A matéria sobre a polêmica participação de Tiffany no torneio, publicada na edição dessa segunda-feira no jornal Estado de Minas, assinada pelo repórter Renan Damasceno, foi acima de tudo um serviço de utilidade pública. Nela, médicos e fisiologistas dão o parecer científico sobre o caso. E a opinião geral é de que ainda não há subsídios para determinar se existe (ou não) qualquer desigualdade na disputa, pois não foi desenvolvida uma quantidade suficiente de estudos para determinar uma conclusão.
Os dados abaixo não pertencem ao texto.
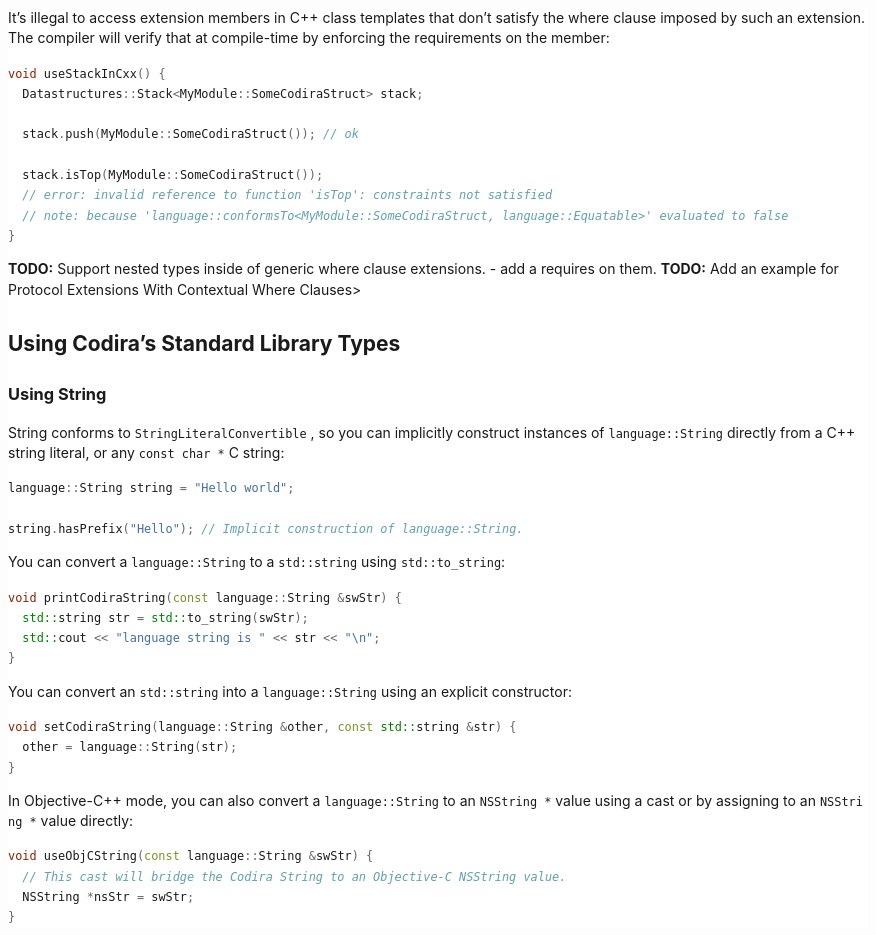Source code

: It’s illegal to access extension members in C++ class templates that don’t satisfy the where clause imposed by such an extension. The compiler will verify that at compile-time by enforcing the requirements on the member:

```c++
void useStackInCxx() {
  Datastructures::Stack<MyModule::SomeCodiraStruct> stack;

  stack.push(MyModule::SomeCodiraStruct()); // ok
  
  stack.isTop(MyModule::SomeCodiraStruct());
  // error: invalid reference to function 'isTop': constraints not satisfied
  // note: because 'language::conformsTo<MyModule::SomeCodiraStruct, language::Equatable>' evaluated to false
}
```

**TODO:** Support nested types inside of generic where clause extensions. - add a requires on them.
**TODO:** Add an example for Protocol Extensions With Contextual Where Clauses>


## Using Codira’s Standard Library Types

### Using String

String conforms to `StringLiteralConvertible` , so you can implicitly construct instances of `language::String` directly from a C++ string literal, or any `const char *` C string:

```c++
language::String string = "Hello world";

string.hasPrefix("Hello"); // Implicit construction of language::String.
```

You can convert a `language::String` to a `std::string` using `std::to_string`:

```c++
void printCodiraString(const language::String &swStr) {
  std::string str = std::to_string(swStr);
  std::cout << "language string is " << str << "\n";
}
```

You can convert an `std::string` into a `language::String` using an explicit constructor:

```c++
void setCodiraString(language::String &other, const std::string &str) {
  other = language::String(str);
}
```

In Objective-C++ mode, you can also convert a `language::String` to an `NSString *` value using
a cast or by assigning to an `NSString *` value directly:

```c++
void useObjCString(const language::String &swStr) {
  // This cast will bridge the Codira String to an Objective-C NSString value.
  NSString *nsStr = swStr;
}
```
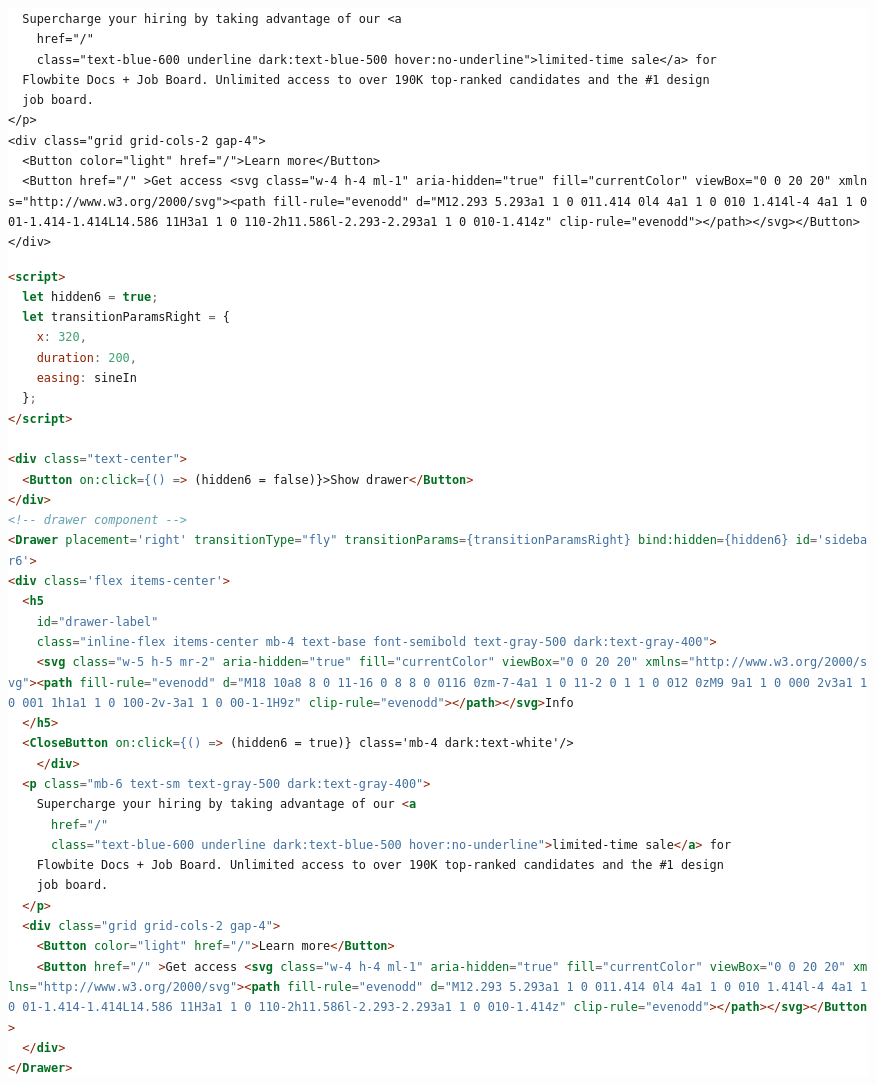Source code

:       Supercharge your hiring by taking advantage of our <a
        href="/"
        class="text-blue-600 underline dark:text-blue-500 hover:no-underline">limited-time sale</a> for
      Flowbite Docs + Job Board. Unlimited access to over 190K top-ranked candidates and the #1 design
      job board.
    </p>
    <div class="grid grid-cols-2 gap-4">
      <Button color="light" href="/">Learn more</Button>
      <Button href="/" >Get access <svg class="w-4 h-4 ml-1" aria-hidden="true" fill="currentColor" viewBox="0 0 20 20" xmlns="http://www.w3.org/2000/svg"><path fill-rule="evenodd" d="M12.293 5.293a1 1 0 011.414 0l4 4a1 1 0 010 1.414l-4 4a1 1 0 01-1.414-1.414L14.586 11H3a1 1 0 110-2h11.586l-2.293-2.293a1 1 0 010-1.414z" clip-rule="evenodd"></path></svg></Button>
    </div>
  </Drawer>
</ExampleDiv>

```html
<script>
  let hidden6 = true;
  let transitionParamsRight = {
    x: 320,
    duration: 200,
    easing: sineIn
  };
</script>

<div class="text-center">
  <Button on:click={() => (hidden6 = false)}>Show drawer</Button>
</div>
<!-- drawer component -->
<Drawer placement='right' transitionType="fly" transitionParams={transitionParamsRight} bind:hidden={hidden6} id='sidebar6'>
<div class='flex items-center'>
  <h5
    id="drawer-label"
    class="inline-flex items-center mb-4 text-base font-semibold text-gray-500 dark:text-gray-400">
    <svg class="w-5 h-5 mr-2" aria-hidden="true" fill="currentColor" viewBox="0 0 20 20" xmlns="http://www.w3.org/2000/svg"><path fill-rule="evenodd" d="M18 10a8 8 0 11-16 0 8 8 0 0116 0zm-7-4a1 1 0 11-2 0 1 1 0 012 0zM9 9a1 1 0 000 2v3a1 1 0 001 1h1a1 1 0 100-2v-3a1 1 0 00-1-1H9z" clip-rule="evenodd"></path></svg>Info
  </h5>
  <CloseButton on:click={() => (hidden6 = true)} class='mb-4 dark:text-white'/>
    </div>
  <p class="mb-6 text-sm text-gray-500 dark:text-gray-400">
    Supercharge your hiring by taking advantage of our <a
      href="/"
      class="text-blue-600 underline dark:text-blue-500 hover:no-underline">limited-time sale</a> for
    Flowbite Docs + Job Board. Unlimited access to over 190K top-ranked candidates and the #1 design
    job board.
  </p>
  <div class="grid grid-cols-2 gap-4">
    <Button color="light" href="/">Learn more</Button>
    <Button href="/" >Get access <svg class="w-4 h-4 ml-1" aria-hidden="true" fill="currentColor" viewBox="0 0 20 20" xmlns="http://www.w3.org/2000/svg"><path fill-rule="evenodd" d="M12.293 5.293a1 1 0 011.414 0l4 4a1 1 0 010 1.414l-4 4a1 1 0 01-1.414-1.414L14.586 11H3a1 1 0 110-2h11.586l-2.293-2.293a1 1 0 010-1.414z" clip-rule="evenodd"></path></svg></Button>
  </div>
</Drawer>
```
Até mesmo o parâmetro usado pela Federação Internacional de Vôlei (FIVB), de medição de testosterona, é discutível, na ótica de alguns especialistas.
Justamente por toda a superficialidade do assunto, o Comitê Médico da FIVB anunciou na quarta-feira que ainda precisa analisar mais o fato, tanto do ponto de vista físico quanto pelas perspectivas ética e legal, para definir se há necessidade de mudança nas regras. E fará isso em conjunto com o Comitê Olímpico Internacional. Há muitos ângulos a se considerar, entre eles o impacto de qualquer definição sobre as atletas, transgêneros ou não.
Por tudo isso, talvez o mais prudente neste momento, antes de qualquer julgamento, seria adotar uma postura bem Glória Pires. “Prefiro não opinar.” Se os médicos, que têm toda a bagagem e conhecimento para tratar o assunto, ainda não chegaram a um consenso, seria eu, uma simples jornalista, ou você, professor (a), engenheiro (a), motorista, bancário (a), vendedor (a), advogado (a), que teria a solução? Existem questões um tanto quanto complexas que extrapolam o mundinho dos comentaristas de internet e que merecem um pouco mais de cuidado.
Até mesmo entre as atletas há uma divisão clara de opiniões. De um lado, aquelas que reconhecem em outras colegas força semelhante à de Tiffany – muitas citam a campeã olímpica Tandara, uma das maiores pontuadoras da Superliga e que atua pelo Osasco. De outro, de forma mais velada, estão as insatisfeitas com a presença de Tiffany no torneio feminino sob a alegação de que, como o organismo dela teve formação masculina, naturalmente ela teria uma potência de ataque maior que as mulheres. Desse grupo, são pouquíssimas as jogadoras que se manifestaram publicamente.
Não dá para negar, no entanto, que há muito discurso sobre o caso Tiffany por aí contaminado pelo preconceito. Na sociedade em geral, a inserção de transgênero é um desafio premente. A aceitação ainda é influenciada por elementos culturais e até religiosos. No esporte não é diferente. Infelizmente, as arquibancadas de ginásios e estádios costumam ser arena de desvios de comportamento condenáveis e que encontram abrigo sob o pretexto da rivalidade, da competitividade, da disputa esportiva. Assim, não são raros registros de homofobia, sexismo e toda sorte de discriminação. Como se houvesse algum tipo de licença moral para atenuar as mais absurdas formas de preconceito.
Por isso, aos torcedores que estarão na Arena JK hoje, para acompanhar a partida, um pedido. Que Tiffany seja respeitada, na sua figura de atleta e, sobretudo, como ser humano. Que os princípios do fair play se façam presentes. Afinal, torcedor, acima da sua opinião sobre o tema, da sua torcida, da sua ideologia, da sua religião... Acima de tudo, em qualquer campo da vida, é preciso haver respeito. É ele a premissa de qualquer relação, profissional, pessoal e esportiva.